In a bottle of tequila. Where is the happiness I asked for? Where is the confidence you promised?
I’m a more of a social alcoholic. It feels indulgent and excessive to get wasted alone. At least if I pass out, someone will see me, hopefully help me, so I wont die. I’ve never been that drunk. I’ve never really thought I would die from alcohol poisoning. Its fun to exaggerate like, “Ahhhh, I’m so nauseous but I can’t get anything to come up!” I learned early on in my career that you have to take care of yourself. Your friends will be too drunk to help you.

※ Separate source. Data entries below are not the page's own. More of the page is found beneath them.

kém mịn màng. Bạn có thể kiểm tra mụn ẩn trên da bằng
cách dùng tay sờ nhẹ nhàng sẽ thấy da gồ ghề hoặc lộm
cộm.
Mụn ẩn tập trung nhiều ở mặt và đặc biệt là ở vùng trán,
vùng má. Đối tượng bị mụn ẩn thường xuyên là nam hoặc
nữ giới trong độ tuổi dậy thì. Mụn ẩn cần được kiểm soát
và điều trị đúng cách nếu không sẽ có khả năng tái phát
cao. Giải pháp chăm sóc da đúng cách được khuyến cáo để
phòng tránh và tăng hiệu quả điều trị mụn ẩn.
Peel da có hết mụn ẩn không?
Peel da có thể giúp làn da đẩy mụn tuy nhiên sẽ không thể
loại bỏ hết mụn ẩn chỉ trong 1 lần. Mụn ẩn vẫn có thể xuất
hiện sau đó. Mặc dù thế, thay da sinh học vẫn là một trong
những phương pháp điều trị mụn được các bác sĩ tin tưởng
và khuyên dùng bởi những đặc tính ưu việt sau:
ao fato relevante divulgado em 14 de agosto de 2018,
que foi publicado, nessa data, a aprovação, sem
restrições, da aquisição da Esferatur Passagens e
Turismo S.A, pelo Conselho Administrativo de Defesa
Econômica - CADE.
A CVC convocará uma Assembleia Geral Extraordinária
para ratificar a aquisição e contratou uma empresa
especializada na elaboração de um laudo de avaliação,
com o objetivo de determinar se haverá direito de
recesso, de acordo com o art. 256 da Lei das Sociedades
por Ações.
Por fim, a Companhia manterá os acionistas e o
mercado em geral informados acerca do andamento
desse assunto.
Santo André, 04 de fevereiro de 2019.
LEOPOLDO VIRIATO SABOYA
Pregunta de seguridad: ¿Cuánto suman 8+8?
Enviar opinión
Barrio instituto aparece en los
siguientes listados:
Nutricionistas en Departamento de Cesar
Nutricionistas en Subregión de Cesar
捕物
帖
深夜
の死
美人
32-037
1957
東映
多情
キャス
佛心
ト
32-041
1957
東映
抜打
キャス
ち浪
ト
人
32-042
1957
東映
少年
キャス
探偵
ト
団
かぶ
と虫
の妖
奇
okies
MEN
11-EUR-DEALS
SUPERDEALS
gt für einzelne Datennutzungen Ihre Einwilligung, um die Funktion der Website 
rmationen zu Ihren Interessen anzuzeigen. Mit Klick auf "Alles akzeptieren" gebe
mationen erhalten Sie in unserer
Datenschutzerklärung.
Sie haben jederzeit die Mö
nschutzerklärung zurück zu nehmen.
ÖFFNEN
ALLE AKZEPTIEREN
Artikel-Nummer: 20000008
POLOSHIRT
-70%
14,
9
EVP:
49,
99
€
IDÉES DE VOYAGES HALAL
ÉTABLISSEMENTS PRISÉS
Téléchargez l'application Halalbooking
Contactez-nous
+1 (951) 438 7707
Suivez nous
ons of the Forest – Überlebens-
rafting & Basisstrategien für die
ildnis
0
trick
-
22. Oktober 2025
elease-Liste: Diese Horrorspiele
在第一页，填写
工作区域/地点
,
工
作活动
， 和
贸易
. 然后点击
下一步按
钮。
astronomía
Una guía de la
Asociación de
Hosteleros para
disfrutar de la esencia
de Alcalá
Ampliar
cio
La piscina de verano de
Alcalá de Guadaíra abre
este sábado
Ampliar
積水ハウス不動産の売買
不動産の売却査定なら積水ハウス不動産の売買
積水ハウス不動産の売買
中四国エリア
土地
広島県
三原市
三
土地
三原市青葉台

Stumbling out of your friend’s car and up your steps, your mouth feels like a desert and your vision shifts like its wavy horizon. You’re so hungry your stomach feels as if its shriveling into a raisin. Jacket on the couch. Keys on the counter next to the key bowl. Shoes in the hallway. Shirt on the door knob. Skirt on the bedroom floor. Then, as if by magic, two bottles of red Gatorade and a pack of Saltines sit on your nightstand. Where did they-? Who did-? You scramble for the Gatorade with dilated eyes and moan as the cracking of the plastic seal. Thank you. The red ambrosia quenches your thirst and nourishes your body.
Who am I? Bearer of electrolytes. Breaker of bread. I am you. I am Genie.